DATASET ENTRIES section start

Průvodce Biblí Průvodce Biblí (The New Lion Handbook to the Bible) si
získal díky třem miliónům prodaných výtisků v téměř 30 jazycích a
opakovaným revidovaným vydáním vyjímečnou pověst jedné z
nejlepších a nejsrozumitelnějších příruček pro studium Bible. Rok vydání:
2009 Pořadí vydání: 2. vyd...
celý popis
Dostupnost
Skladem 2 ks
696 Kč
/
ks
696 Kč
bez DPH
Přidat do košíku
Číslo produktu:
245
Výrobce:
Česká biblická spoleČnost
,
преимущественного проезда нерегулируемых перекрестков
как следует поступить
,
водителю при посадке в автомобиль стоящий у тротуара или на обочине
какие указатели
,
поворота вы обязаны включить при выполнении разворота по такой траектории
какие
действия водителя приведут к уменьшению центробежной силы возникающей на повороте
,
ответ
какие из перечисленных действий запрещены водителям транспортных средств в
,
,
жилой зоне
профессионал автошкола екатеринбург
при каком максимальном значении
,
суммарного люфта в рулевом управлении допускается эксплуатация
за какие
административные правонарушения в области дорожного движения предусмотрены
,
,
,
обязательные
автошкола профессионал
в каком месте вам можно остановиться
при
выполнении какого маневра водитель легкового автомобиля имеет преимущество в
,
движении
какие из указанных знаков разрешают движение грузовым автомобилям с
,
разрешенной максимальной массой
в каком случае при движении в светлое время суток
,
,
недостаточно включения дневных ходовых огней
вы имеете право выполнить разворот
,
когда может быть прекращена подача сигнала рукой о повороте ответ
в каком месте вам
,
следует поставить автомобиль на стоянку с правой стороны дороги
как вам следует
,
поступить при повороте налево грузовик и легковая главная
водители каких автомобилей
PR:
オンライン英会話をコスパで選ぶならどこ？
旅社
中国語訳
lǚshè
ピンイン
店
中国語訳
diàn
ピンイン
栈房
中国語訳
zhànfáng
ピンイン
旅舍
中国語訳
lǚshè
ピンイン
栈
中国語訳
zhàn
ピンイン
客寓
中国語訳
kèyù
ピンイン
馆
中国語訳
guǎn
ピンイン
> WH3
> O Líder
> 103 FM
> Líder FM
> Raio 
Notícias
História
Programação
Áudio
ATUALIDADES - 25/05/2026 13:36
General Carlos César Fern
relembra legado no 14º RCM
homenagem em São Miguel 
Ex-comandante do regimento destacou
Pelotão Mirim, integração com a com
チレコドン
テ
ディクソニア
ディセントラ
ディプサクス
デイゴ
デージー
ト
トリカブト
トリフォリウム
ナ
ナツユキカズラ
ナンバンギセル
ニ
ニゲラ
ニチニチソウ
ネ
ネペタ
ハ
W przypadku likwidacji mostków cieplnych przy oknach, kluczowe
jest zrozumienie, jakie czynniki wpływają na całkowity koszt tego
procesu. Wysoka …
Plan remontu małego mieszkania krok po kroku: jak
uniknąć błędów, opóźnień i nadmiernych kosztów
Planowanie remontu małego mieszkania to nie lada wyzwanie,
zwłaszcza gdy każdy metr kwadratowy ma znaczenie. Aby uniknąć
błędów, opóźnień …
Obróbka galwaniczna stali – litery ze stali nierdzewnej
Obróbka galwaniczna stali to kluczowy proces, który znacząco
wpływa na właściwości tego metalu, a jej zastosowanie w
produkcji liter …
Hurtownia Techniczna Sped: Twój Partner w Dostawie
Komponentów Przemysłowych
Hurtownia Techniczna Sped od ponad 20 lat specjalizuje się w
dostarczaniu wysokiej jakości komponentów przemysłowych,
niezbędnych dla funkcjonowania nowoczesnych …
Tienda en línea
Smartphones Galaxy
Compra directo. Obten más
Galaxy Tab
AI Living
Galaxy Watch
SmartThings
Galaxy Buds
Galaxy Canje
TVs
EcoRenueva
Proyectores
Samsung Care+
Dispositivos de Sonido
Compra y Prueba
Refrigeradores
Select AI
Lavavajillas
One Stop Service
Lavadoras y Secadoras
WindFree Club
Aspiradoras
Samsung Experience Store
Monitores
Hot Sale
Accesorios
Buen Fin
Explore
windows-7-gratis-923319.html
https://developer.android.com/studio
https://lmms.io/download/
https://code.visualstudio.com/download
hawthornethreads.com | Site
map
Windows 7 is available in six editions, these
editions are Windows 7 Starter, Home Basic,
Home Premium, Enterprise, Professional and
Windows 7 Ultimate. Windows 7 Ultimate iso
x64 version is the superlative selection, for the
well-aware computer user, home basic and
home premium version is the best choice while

DATASET ENTRIES section end

» WORK ORDER
Reproduce all of the entries verbatim.

» RESULT OF THE TASK
Průvodce Biblí Průvodce Biblí (The New Lion Handbook to the Bible) si
získal díky třem miliónům prodaných výtisků v téměř 30 jazycích a
opakovaným revidovaným vydáním vyjímečnou pověst jedné z
nejlepších a nejsrozumitelnějších příruček pro studium Bible. Rok vydání:
2009 Pořadí vydání: 2. vyd...
celý popis
Dostupnost
Skladem 2 ks
696 Kč
/
ks
696 Kč
bez DPH
Přidat do košíku
Číslo produktu:
245
Výrobce:
Česká biblická spoleČnost
,
преимущественного проезда нерегулируемых перекрестков
как следует поступить
,
водителю при посадке в автомобиль стоящий у тротуара или на обочине
какие указатели
,
поворота вы обязаны включить при выполнении разворота по такой траектории
какие
действия водителя приведут к уменьшению центробежной силы возникающей на повороте
,
ответ
какие из перечисленных действий запрещены водителям транспортных средств в
,
,
жилой зоне
профессионал автошкола екатеринбург
при каком максимальном значении
,
суммарного люфта в рулевом управлении допускается эксплуатация
за какие
административные правонарушения в области дорожного движения предусмотрены
,
,
,
обязательные
автошкола профессионал
в каком месте вам можно остановиться
при
выполнении какого маневра водитель легкового автомобиля имеет преимущество в
,
движении
какие из указанных знаков разрешают движение грузовым автомобилям с
,
разрешенной максимальной массой
в каком случае при движении в светлое время суток
,
,
недостаточно включения дневных ходовых огней
вы имеете право выполнить разворот
,
когда может быть прекращена подача сигнала рукой о повороте ответ
в каком месте вам
,
следует поставить автомобиль на стоянку с правой стороны дороги
как вам следует
,
поступить при повороте налево грузовик и легковая главная
водители каких автомобилей
PR:
オンライン英会話をコスパで選ぶならどこ？
旅社
中国語訳
lǚshè
ピンイン
店
中国語訳
diàn
ピンイン
栈房
中国語訳
zhànfáng
ピンイン
旅舍
中国語訳
lǚshè
ピンイン
栈
中国語訳
zhàn
ピンイン
客寓
中国語訳
kèyù
ピンイン
馆
中国語訳
guǎn
ピンイン
> WH3
> O Líder
> 103 FM
> Líder FM
> Raio 
Notícias
História
Programação
Áudio
ATUALIDADES - 25/05/2026 13:36
General Carlos César Fern
relembra legado no 14º RCM
homenagem em São Miguel 
Ex-comandante do regimento destacou
Pelotão Mirim, integração com a com
チレコドン
テ
ディクソニア
ディセントラ
ディプサクス
デイゴ
デージー
ト
トリカブト
トリフォリウム
ナ
ナツユキカズラ
ナンバンギセル
ニ
ニゲラ
ニチニチソウ
ネ
ネペタ
ハ
W przypadku likwidacji mostków cieplnych przy oknach, kluczowe
jest zrozumienie, jakie czynniki wpływają na całkowity koszt tego
procesu. Wysoka …
Plan remontu małego mieszkania krok po kroku: jak
uniknąć błędów, opóźnień i nadmiernych kosztów
Planowanie remontu małego mieszkania to nie lada wyzwanie,
zwłaszcza gdy każdy metr kwadratowy ma znaczenie. Aby uniknąć
błędów, opóźnień …
Obróbka galwaniczna stali – litery ze stali nierdzewnej
Obróbka galwaniczna stali to kluczowy proces, który znacząco
wpływa na właściwości tego metalu, a jej zastosowanie w
produkcji liter …
Hurtownia Techniczna Sped: Twój Partner w Dostawie
Komponentów Przemysłowych
Hurtownia Techniczna Sped od ponad 20 lat specjalizuje się w
dostarczaniu wysokiej jakości komponentów przemysłowych,
niezbędnych dla funkcjonowania nowoczesnych …
Tienda en línea
Smartphones Galaxy
Compra directo. Obten más
Galaxy Tab
AI Living
Galaxy Watch
SmartThings
Galaxy Buds
Galaxy Canje
TVs
EcoRenueva
Proyectores
Samsung Care+
Dispositivos de Sonido
Compra y Prueba
Refrigeradores
Select AI
Lavavajillas
One Stop Service
Lavadoras y Secadoras
WindFree Club
Aspiradoras
Samsung Experience Store
Monitores
Hot Sale
Accesorios
Buen Fin
Explore
windows-7-gratis-923319.html
https://developer.android.com/studio
https://lmms.io/download/
https://code.visualstudio.com/download
hawthornethreads.com | Site
map
Windows 7 is available in six editions, these
editions are Windows 7 Starter, Home Basic,
Home Premium, Enterprise, Professional and
Windows 7 Ultimate. Windows 7 Ultimate iso
x64 version is the superlative selection, for the
well-aware computer user, home basic and
home premium version is the best choice while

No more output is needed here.